Add all of the crab cake ingredients except the eggs to a large bowl and combine. Mix well, but be careful not to break up the lump crab meat- the pieces of crab should be evident in the crab cake. I used high quality lump crab meat that comes in a 1 lb. refrigerated can. I don’t know if it’s sold in regular grocery stores- it may require a trip to a seafood market. I’ve also removed the meat from crab legs to make the cakes but obviously that’s going to be time-consuming. If you go that route, you’ll need somewhere between 2-3 lbs. of crab legs to get 1 lb. of meat.

I mix the ingredients without the eggs first, so I can taste without raw eggs added yet and make any seasoning adjustments. Then I add one whole egg and the white from a second egg, saving the yolk for the mustard sauce, and mix the egg in.

Crab cake ingredients

Spread about 1/2 cup of the Panko breadcrumbs on a plate, divide the crab cake mixture into 4 and shape into tennis or baseball-sized balls. Roll them in the breadcrumbs to coat, and flatten them out a little bit. Start heating up the pan on medium-high with some butter and preheat the oven to 350 degrees (we’re going to finish the crab cakes in the oven).

Crab cake prep

When the pan is hot and well-greased with the sizzling butter, add the crab cakes to the pan and cook long enough to brown them- about 4-5 minutes on each side.
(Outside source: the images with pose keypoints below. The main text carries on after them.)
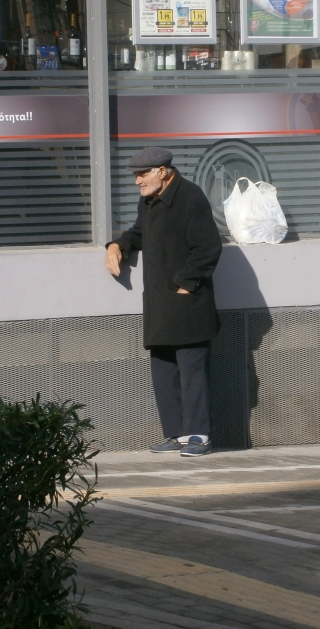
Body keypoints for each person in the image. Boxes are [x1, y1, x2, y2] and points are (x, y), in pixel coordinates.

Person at [105, 146, 222, 457]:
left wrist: (185, 286)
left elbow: (208, 248)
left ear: (162, 171)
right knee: (164, 370)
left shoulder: (191, 197)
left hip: (186, 301)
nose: (137, 181)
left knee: (191, 370)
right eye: (135, 175)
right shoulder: (150, 200)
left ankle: (199, 436)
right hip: (159, 302)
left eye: (142, 174)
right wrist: (117, 245)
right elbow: (141, 232)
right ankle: (176, 434)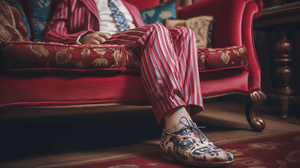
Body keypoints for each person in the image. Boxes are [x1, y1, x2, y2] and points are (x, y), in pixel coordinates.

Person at [44, 0, 235, 167]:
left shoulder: (130, 7)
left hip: (141, 41)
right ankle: (176, 128)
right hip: (109, 41)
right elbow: (52, 34)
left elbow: (150, 34)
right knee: (156, 29)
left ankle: (188, 125)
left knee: (185, 33)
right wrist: (83, 37)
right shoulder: (72, 1)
Be careful not to let them burn. Now comes the fun part…trying to flip each crab cake without them breaking up. I have pretty good success with a two-spatula technique- one below and one on top when you flip. Transfer them to a greased cookie sheet and put them in the preheated oven to finish. I like to use a meat thermometer to make sure they reach 165 degrees in the center.

Cooking crab cakes

Now we make the sauce while the crab cakes are finishing up in the oven. Add the chicken stock, egg yolk, splash of white wine and 2 heaping tablespoons of spicy brown mustard to a blender. Mix well, then open the top and with the blender set on a low mix setting, slowly pour the olive oil in. Blending with the egg yolk creates an emusion- which just means oil and water-based elements that don’t normally mix well can now be combined. Now pour the sauce into a pan on low heat (I use the same pan to cook the veggies, brown the crab cakes and heat the sauce, just cleaning it out in-between). Make sure the heat is low and constantly stir, or the emusion will break and the olive oil will separate out of the sauce and it won’t look too good (it’ll still taste good though). If it does start to separate, sometimes you can get lucky and re-emulsify by pouring the sauce back into the blender and blending some more.

Mustard Sauce

The sauce should thicken up and be ready in 10-15 minutes of stirring, just about the time the crab cakes are done in the oven. Add the crab cakes to the plate with a couple lemon wedges and whatever side veggie you’re serving (I did broccoli here but I often serve crab cakes with asparagus, which is really good with the mustard sauce as well). Creatively drizzle some mustard sauce on the plate and you’re ready to serve. Enjoy!